Tuesday, September 1, 2015

Alone In a Car with Three Beautiful Women

I'm a shy guy.

If you were to put me at a party with lots of people talking and having fun, I would most likely end up finding a quiet place at the edge of the action, and I would sit and watch the other people. Or, I would just leave and go home. There is not much chance I would actually start a conversation with someone I don't know.

Because, I'm a shy guy.

However, if you put me in a room with just one or two other people, I will probably talk with them. Heck, I might even start a conversation. If I'm put in a situation where I am compelled to be around someone, like at work or school, I can actually function around them as if I am somewhat normal-ish.

When I'm at work, I can have simple, everyday conversations with people. When I was a Mormon missionary, I got along with just about all of my assigned roommates. Sometimes, remarkably, when I was alone with a girl I could occasionally utter words that were coherent enough to be understood.

Yet, put me in a large group of people, and I clam up like a...clam. (I've never heard a clam say anything, have you?)

An experience I had when I was a freshman in college is a good demonstration of this.

My first year out of high school, I went away to college at Brigham Young University (BYU), which was about a three hour drive from my hometown of Arimo, Idaho. I went by myself. My three best friends, the other members of our so-called "Arimo Mafia," went elsewhere. (Two went north to Rexburg, Idaho for college, and the other went right to work in Salt Lake City.) So, when I got to the dorms at BYU in Provo, Utah, I didn't know anyone.

It's a bit of an adjustment when you take a kid from a town of 300 people and plop him down in a school with 30,000 students. There were several times more people living in my dorm building than in my hometown.

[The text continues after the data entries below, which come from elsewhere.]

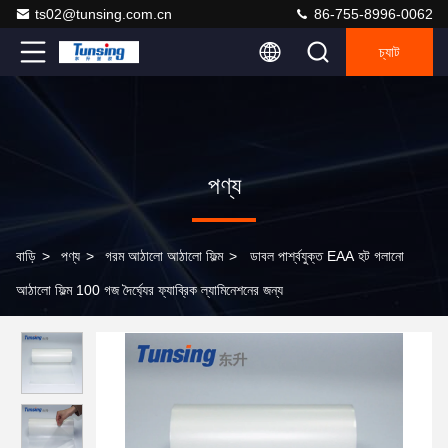
ts02@tunsing.com.cn
86-755-8996-0062
চ্যাট
পণ্য
বাড়ি
>
পণ্য
>
গরম আঠালো আঠালো ফিল্ম
>
ডাবল পার্শ্বযুক্ত EAA হট গলানো
আঠালো ফিল্ম 100 গজ দৈর্ঘ্যের ফ্যাব্রিক ল্যামিনেশনের জন্য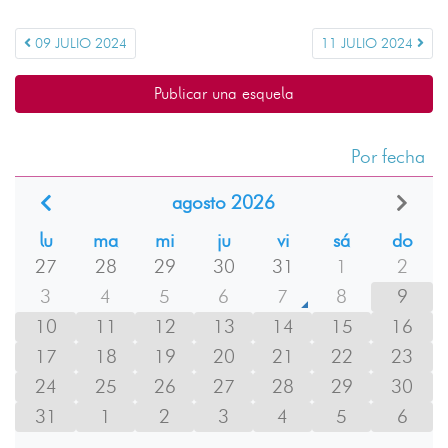
09 JULIO 2024
11 JULIO 2024
Publicar una esquela
Por fecha
agosto 2026
lu
ma
mi
ju
vi
sá
do
27
28
29
30
31
1
2
3
4
5
6
7
8
9
10
11
12
13
14
15
16
17
18
19
20
21
22
23
24
25
26
27
28
29
30
31
1
2
3
4
5
6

This is me as a college freshman. I don't look nerdy at all, do I?
(My gosh, are those glasses or windshields?)

My freshman year I was lonely and depressed. So, I went home on the weekends. A lot. I probably made that six-hour round trip a couple of times a month. I had a big car. It was a large, green 1971 Dodge Coronet. (I nicknamed it "The Hulk.") Somehow, word got out around BYU that I drove to Arimo fairly often, so people from nearby towns started asking if I could give them a ride home.

I gave rides to four or five other people over the course of the year. It was no big deal. Sometimes, I would even talk to them. And then, one day, I was asked by a beautiful girl if she could get a ride with me that weekend. And suddenly I was scared and excited.

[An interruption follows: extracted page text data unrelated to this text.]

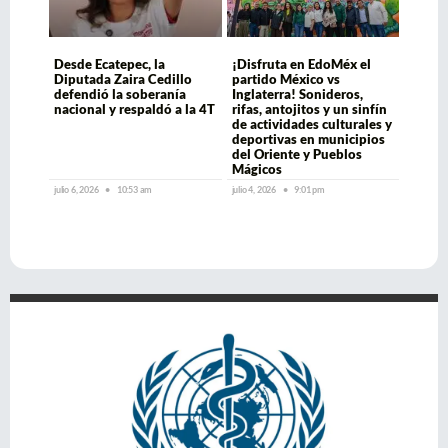
Desde Ecatepec, la
¡Disfruta en EdoMéx el
Diputada Zaira Cedillo
partido México vs
defendió la soberanía
Inglaterra! Sonideros,
nacional y respaldó a la 4T
rifas, antojitos y un sinfín
de actividades culturales y
deportivas en municipios
del Oriente y Pueblos
Mágicos
julio 6, 2026
10:53 am
julio 4, 2026
9:01 pm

This girl was a year ahead of me in school. She had been a senior in high school when I was a junior. I had had a few classes with her, and I knew she was beautiful, intelligent, and funny. I had admired her in high school, but I never had a crush on her, because she always had a boyfriend. For the sake of her anonymity, (and because I am a nerd) I will refer to her for the rest of this story as "Batgirl." (Yes, she had red hair.)

Now, as a college sophomore, she contacted me and asked for a ride to her home in Marsh Valley, near Arimo. Normally, the thought of being alone in a car for three hours with a beautiful woman would have made me so nervous my head would explode. But, I really wasn't very nervous because: 1) in my few dealings with her in the past, I knew she was nice (nice girls are much less scary than mean girls); and B) I knew she had a boyfriend.

She was still seeing the same guy she went with for all her high school years, except that at that moment he was away on a Mormon mission. So, I didn't even entertain the thought that she might become my girlfriend because: A) I was such a doofus that it was unlikely; and 2) even if I did try anything he might somehow travel from wherever he was and beat the crap out of me. (They eventually got married and are still together more than 25 years later!)

So, I picked her up and we started our drive to Idaho. And a strange thing happened: we talked. I was able to carry on a normal-ish conversation with a beautiful woman. We talked and we laughed and the three hour drive seemed to take no time at all. Before I knew it I was dropping Batgirl off at her family's home.

I'll admit, the rest of the weekend I was looking forward to the drive back to BYU with Batgirl. But, before the time came to pick her up she called and asked if I had room for a couple more people. It was a big car, of course I did.

It just so happened that the two additional people I was to transport also happened to be beautiful women. One was a classmate of Batgirl's. She, too, was one year ahead of me in high school, except I had never had any dealings with her there. (Keeping with the superhero theme, I'll call her "Black Canary.") The third passenger was one of Black Canary's college roommates, not from Marsh Valley, an alien outsider. (I'll call her "Supergirl.")

As Batgirl, Black Canary, and Supergirl loaded up into my car, I was pretty excited. If I could have a good conversation with one beautiful woman, how much more fun would it be to do so with three beautiful women?

It didn't take long for me to realize how wrong I was. The dynamics were very different. Alone in a car with Batgirl, she could either talk with me or sit in silence. But, with two other girls in the car, with whom she had much more in common, it made much more sense for her to talk with them. It quickly dawned on me that Batgirl, Black Canary, and Supergirl would be talking amongst themselves. I was merely their chauffeur.

At some point on the drive (which seemed to take much longer than three hours) they actually asked me for the "guy" perspective on some issue. I don't remember the topic or what I said, only that when I finished, Supergirl said something dismissive to me along the lines of, "Oh, you're a nerd." (The two Marsh Valley girls were far too polite to say such a thing, even if they might have thought it.)

It took me a while afterward to figure out what went wrong. Really, nothing had gone "wrong," I just was too shy to try to insert myself into their conversation. Alone with one person I was fine, but with a group of three I was not.

That's why I'm so grateful for my second date with my wife. It was sixteen hours of hiking alone with a beautiful woman. I was able to talk and be myself. If she had brought along a couple of friends, I would have been in trouble.

I'm glad I had the chance to be alone with her, so that I could get to know her and she could get to know me. I'm so glad my wife is in my life. (For the sake of this story, I'll call her "Wonder Woman.")

So, being alone in a car with three beautiful women didn't work out for me back when I was a freshman in college. But, these days I find myself frequently in a mini-van with three beautiful women (Wonder Woman and our two daughters), and I'm doing just fine!